Passage to read
==============================

DOONREAGAN, JERMYN STREET THEATRE, LONDON
The world premiere of Ann Henning Jocelyn’s new play, directed by Alex Dmitriev, takes shape at Jermyn Street Theatre. Doonreagan explores the nature of the relationship between poet Ted Hughes and his married lover Assia Wevill during their brief stay in Connemara, Ireland, at Doonreagan house in 1966.
The play focuses on the couple’s effort to establish a contented family setup and peace, free from the haunting presence of Sylvia Plath after her suicide three years earlier, and to live a life of freedom, far from gossip, prying eyes and the judgement of others. A seemingly happy spell in both their lives, they discovered that, close to nature, they came closer to each other. For Hughes, this translated into a very productive time poetically.
Ann Henning Jocelyn, the long-time owner of Doonreagan house, is less concerned with writing a fictional narrative, and more with dramatising the effects an environment can have on the individual. Video Designer Rebecca Salvadori creates a sense of the environmental landscape via a projector-style screen on the back wall of the theatre, overlooking recreated interiors of the Doonreagan house. The scene on the projector screen changes to mark the passing of time and the changing landscape. Sounds play out overhead to mark the changing situations, whether it be the crying/laughing of one of the unseen children (Ted and Assia were accompanied by Ted’s two children with Sylvia and his only child with Assia), or the lapping of water against the rocks (the house is situated on the curve of Cashel Bay), and the opening moments of the play, where a rough driveway is depicted on the screen and the sound of ‘It’s a long way to Connemara’ is sung overhead as the family arrive at the house ahead of their stay.

==============================

Given request
Using the Doonreagan text above, decide whether each statement agrees with it, answering yes or no and quoting the deciding words: 1. Alex Dmitriev directed the play. 2. Hughes and Wevill stayed at Doonreagan house in 1963. 3. The landscape is shown on a screen on the back wall of the theatre.

==============================

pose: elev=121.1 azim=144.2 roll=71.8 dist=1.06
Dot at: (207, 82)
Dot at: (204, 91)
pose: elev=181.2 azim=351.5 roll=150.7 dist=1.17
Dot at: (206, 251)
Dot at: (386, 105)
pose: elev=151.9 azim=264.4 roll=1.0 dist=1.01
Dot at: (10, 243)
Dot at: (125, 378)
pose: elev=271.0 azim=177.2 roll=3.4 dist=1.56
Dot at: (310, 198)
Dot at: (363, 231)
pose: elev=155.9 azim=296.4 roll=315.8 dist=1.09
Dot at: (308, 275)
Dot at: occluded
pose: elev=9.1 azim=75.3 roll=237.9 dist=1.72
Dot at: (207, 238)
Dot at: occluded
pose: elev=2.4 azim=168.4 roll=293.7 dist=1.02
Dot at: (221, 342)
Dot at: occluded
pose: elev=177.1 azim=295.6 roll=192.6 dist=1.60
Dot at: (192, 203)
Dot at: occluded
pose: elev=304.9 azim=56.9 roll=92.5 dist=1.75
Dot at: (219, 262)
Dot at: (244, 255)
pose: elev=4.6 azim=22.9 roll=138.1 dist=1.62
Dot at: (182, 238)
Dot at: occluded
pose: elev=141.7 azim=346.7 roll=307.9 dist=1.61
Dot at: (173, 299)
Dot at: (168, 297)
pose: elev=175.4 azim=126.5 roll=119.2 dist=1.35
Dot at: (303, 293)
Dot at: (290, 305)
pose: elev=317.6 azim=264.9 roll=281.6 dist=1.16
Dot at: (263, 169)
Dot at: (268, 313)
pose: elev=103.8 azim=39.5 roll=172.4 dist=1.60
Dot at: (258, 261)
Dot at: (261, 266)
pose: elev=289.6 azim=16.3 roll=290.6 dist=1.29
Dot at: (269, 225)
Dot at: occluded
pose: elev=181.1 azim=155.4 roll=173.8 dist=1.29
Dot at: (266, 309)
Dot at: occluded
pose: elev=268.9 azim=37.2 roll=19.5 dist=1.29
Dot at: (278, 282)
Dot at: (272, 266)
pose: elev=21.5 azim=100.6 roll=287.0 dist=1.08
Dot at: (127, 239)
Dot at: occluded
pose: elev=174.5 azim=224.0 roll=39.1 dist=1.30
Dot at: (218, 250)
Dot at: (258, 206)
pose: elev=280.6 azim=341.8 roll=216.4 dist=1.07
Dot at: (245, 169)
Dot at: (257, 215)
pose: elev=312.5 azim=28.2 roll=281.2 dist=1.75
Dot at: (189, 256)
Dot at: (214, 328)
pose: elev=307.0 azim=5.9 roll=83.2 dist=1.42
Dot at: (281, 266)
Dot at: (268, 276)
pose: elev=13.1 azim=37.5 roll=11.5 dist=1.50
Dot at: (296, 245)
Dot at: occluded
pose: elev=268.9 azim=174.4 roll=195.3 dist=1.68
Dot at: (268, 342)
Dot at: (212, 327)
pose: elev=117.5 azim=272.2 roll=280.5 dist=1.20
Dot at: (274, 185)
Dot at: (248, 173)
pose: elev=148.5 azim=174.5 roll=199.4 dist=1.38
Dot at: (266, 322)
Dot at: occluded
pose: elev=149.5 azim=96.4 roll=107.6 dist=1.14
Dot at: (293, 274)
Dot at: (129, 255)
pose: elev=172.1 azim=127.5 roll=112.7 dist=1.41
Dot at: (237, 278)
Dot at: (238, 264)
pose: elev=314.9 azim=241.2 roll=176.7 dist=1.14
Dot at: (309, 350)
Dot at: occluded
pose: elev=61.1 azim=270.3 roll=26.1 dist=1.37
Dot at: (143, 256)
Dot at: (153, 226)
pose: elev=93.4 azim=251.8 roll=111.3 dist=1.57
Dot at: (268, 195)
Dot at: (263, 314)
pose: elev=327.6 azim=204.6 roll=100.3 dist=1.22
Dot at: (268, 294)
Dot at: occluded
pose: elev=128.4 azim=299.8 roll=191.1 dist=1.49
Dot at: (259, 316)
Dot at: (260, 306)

==============================

Output of the task
1. Yes: "directed by Alex Dmitriev"
2. No: "at Doonreagan house in 1966"
3. Yes: "a projector-style screen on the back wall of the theatre"